Templates are digitally signed with a unique digest hash by Nuclei, ensuring the integrity of the templates and preventing any potential modifications that could introduce malicious code.
This digest hash is appended to the undersides of templates in the form of:
# digest: <hash>
Flaw bypasses Nuclei signature verification
A recently identified vulnerability, assigned the identifier CVE-2024-43405, has been discovered to evade Nuclei’s built-in signature verification mechanism, allowing malicious code to be incorporated into templates and go undetected, even when modifications are made.
A bug arises due to an interaction between Go’s regex-based signature verification mechanism and the YAML parser’s handling of line breaks during the verification process itself.
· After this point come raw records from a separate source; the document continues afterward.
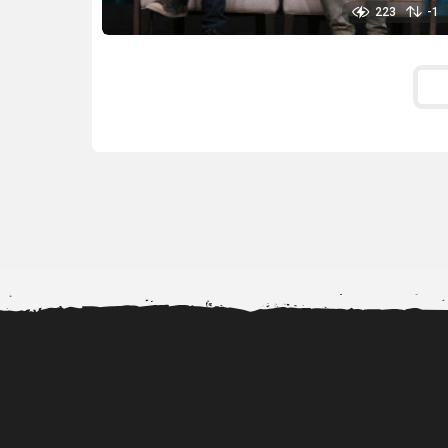
223
-1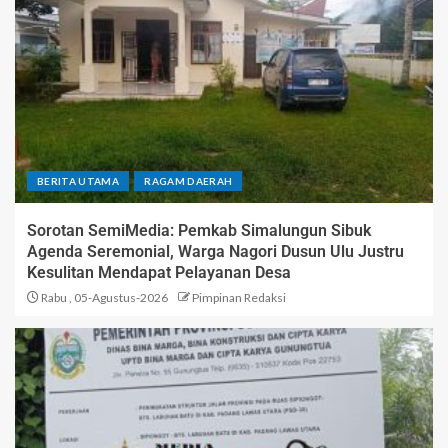
BERITA UTAMA
RAGAM DAERAH
Sorotan SemiMedia: Pemkab Simalungun Sibuk
Agenda Seremonial, Warga Nagori Dusun Ulu Justru
Kesulitan Mendapat Pelayanan Desa
Rabu , 05-Agustus-2026
Pimpinan Redaksi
When verifying a signature in Go, the language’s verification logic automatically checks r As a fundamental component of the cohesive narrative. Notwithstanding the YAML parser’s interpretation, it reads this as a line break. This discrepancy enables attackers to embed harmful code that evades validation but still executes when processed by the YAML parser, posing a significant security risk.
One other aspect in which Nuclei excels is how it manages a multitude of # digest: Signature strains, while this approach solely focuses on the initial occurrence of `# digest:` within a template, disregarding any subsequent instances encountered later on.
This vulnerability could potentially be leveraged by inserting additional “digest:” payloads following an initial legitimate digest, comprising malicious code that would be executed upon template usage.
“By leveraging their understanding of inconsistent newline treatments, researchers at Wiz developed a template that capitalizes on the discrepancy between Go’s regular expression engine and the YAML parsing mechanism,” says Man Goldenberg, a Wiz researcher.
By leveraging `r` as a line break, we can effectively incorporate a secondary `#` digest line within the template, which bypasses the signature verification process but still gets parsed and executed by the YAML interpreter.
On August 14, 2024, Wiz responsibly disclosed the vulnerability to ProjectDiscovery, which was subsequently patched in Nuclei v3.3.2 on September 4.
If you’re still using outdated versions of Nuclei, it’s essential to upgrade to the latest model immediately following the public disclosure of the technical details surrounding this bug.
Goldenberg suggests using Nuclei in a digital environment or isolated setting to prevent potential exploitation by malicious templates.